* _TASK INSTRUCTIONS_
All of the listing, from first line to last, should be output exactly; the pictures stay out.

* _GIVEN DATA_
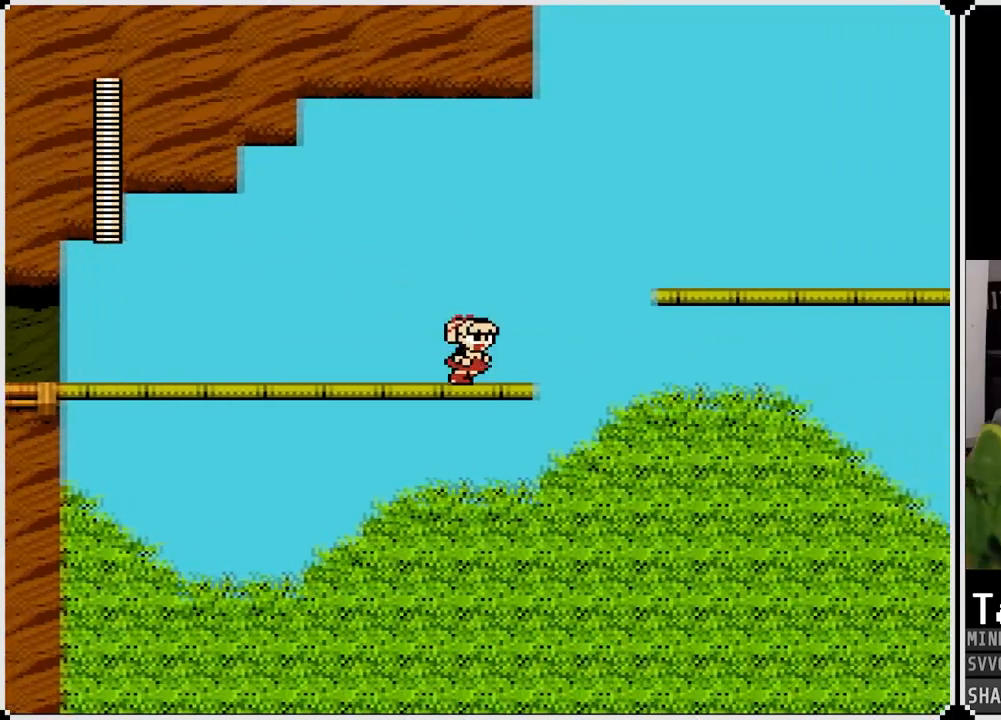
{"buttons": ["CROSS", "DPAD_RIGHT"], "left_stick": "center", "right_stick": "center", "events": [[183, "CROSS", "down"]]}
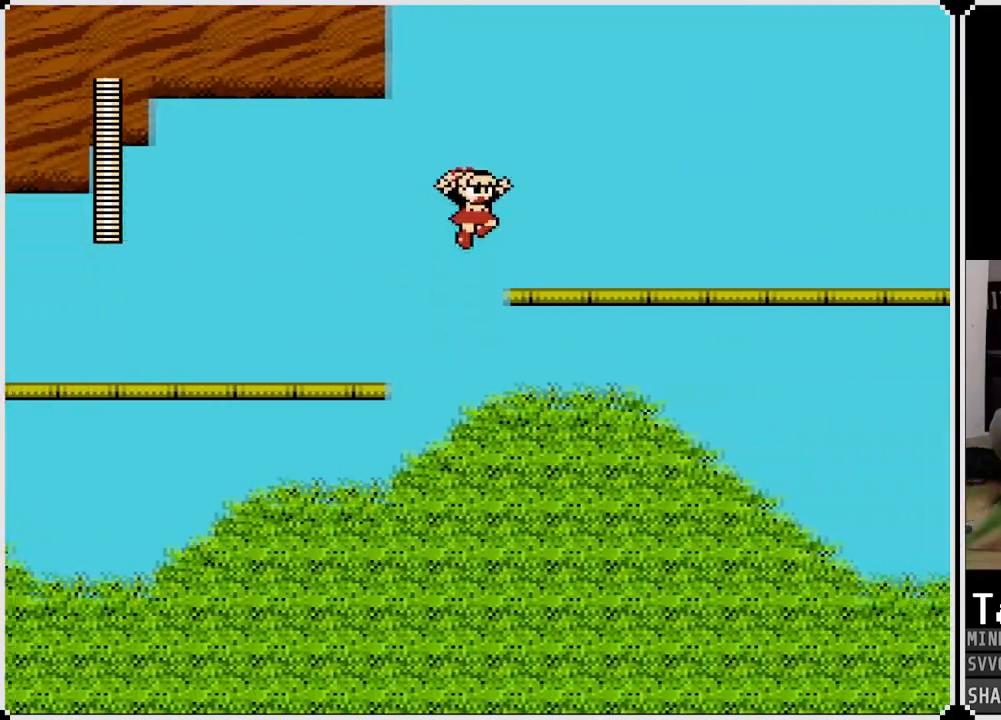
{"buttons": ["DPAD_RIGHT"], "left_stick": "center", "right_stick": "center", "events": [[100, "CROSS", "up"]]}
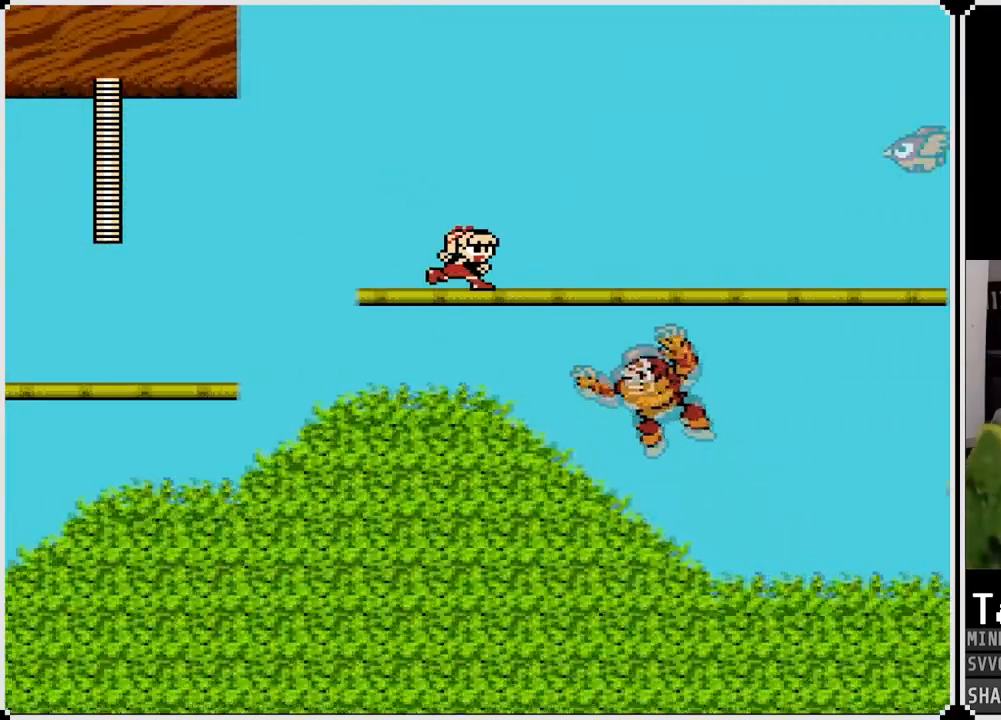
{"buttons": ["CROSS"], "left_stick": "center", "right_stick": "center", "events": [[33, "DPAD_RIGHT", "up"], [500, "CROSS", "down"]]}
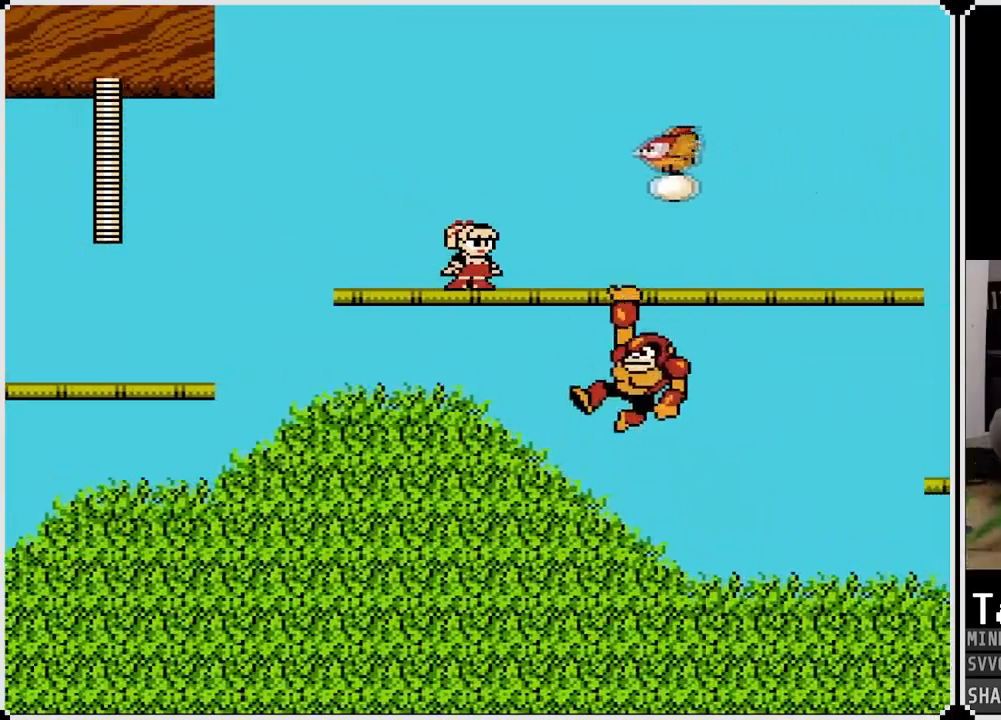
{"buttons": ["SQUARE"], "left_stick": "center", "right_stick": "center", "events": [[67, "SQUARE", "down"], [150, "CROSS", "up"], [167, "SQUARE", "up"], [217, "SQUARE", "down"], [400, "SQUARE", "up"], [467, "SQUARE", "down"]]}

* _OUTPUT BELOW_
{"buttons": ["CROSS", "DPAD_RIGHT"], "left_stick": "center", "right_stick": "center", "events": [[183, "CROSS", "down"]]}
{"buttons": ["DPAD_RIGHT"], "left_stick": "center", "right_stick": "center", "events": [[100, "CROSS", "up"]]}
{"buttons": ["CROSS"], "left_stick": "center", "right_stick": "center", "events": [[33, "DPAD_RIGHT", "up"], [500, "CROSS", "down"]]}
{"buttons": ["SQUARE"], "left_stick": "center", "right_stick": "center", "events": [[67, "SQUARE", "down"], [150, "CROSS", "up"], [167, "SQUARE", "up"], [217, "SQUARE", "down"], [400, "SQUARE", "up"], [467, "SQUARE", "down"]]}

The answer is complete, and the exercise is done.